» Provided records:

::::

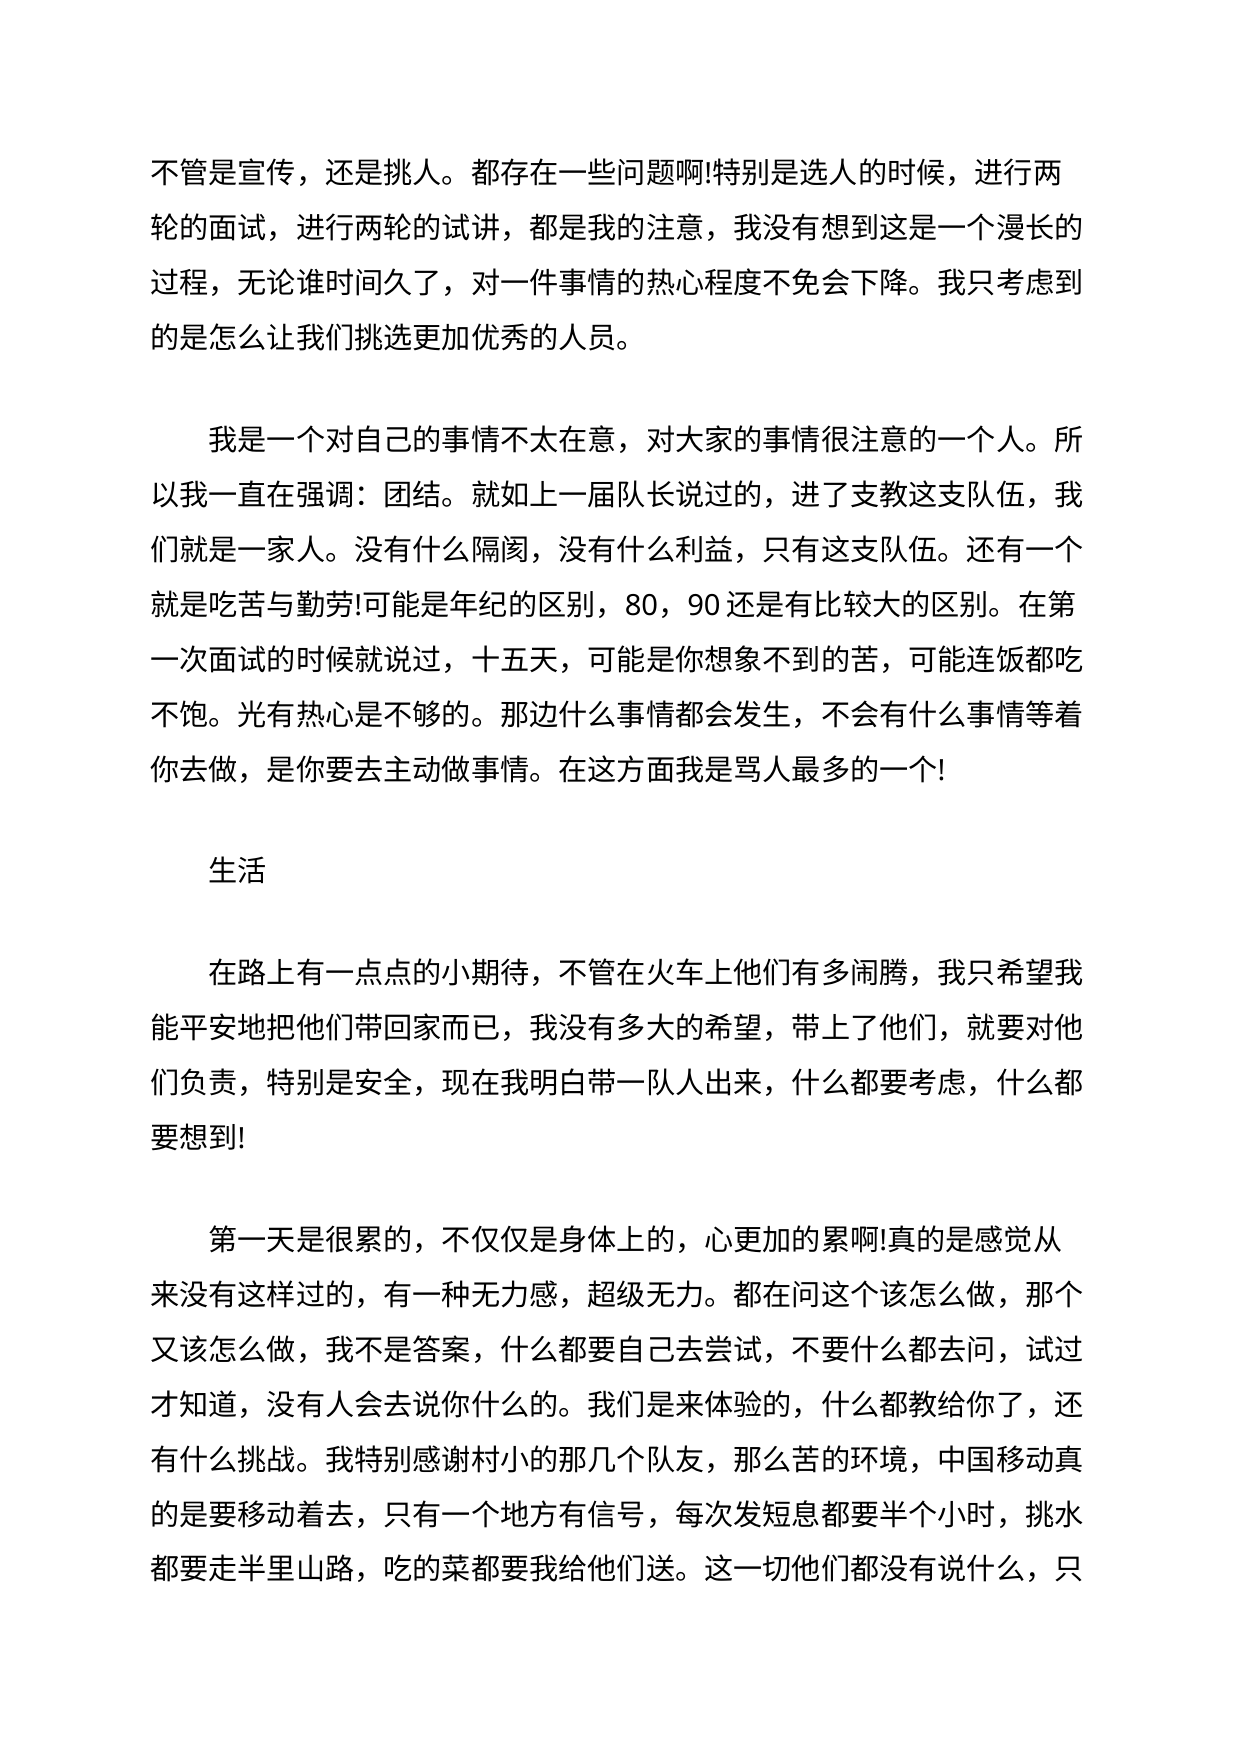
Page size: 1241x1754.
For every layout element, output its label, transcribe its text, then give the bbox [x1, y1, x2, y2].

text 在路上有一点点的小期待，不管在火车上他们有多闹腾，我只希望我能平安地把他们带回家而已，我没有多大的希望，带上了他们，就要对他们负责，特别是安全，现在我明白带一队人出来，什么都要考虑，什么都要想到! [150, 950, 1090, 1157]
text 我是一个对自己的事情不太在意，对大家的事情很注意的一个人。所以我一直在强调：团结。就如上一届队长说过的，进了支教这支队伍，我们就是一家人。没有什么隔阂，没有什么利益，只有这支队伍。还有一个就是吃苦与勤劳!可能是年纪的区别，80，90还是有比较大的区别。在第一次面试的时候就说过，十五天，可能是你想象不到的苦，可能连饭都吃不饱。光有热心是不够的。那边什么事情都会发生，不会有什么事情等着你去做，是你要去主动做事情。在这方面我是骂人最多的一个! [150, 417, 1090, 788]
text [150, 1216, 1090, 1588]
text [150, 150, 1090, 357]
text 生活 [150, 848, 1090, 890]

::::

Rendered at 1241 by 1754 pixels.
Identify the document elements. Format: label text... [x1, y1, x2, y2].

::::

» Problem:
Output exactly the lines of the material above from the one containing "Rendered at 1241 by 1754 pixels." up to and including the one containing "Identify the document".

» Output for this task:
Rendered at 1241 by 1754 pixels.
Identify the document elements. Format: label text... [x1, y1, x2, y2].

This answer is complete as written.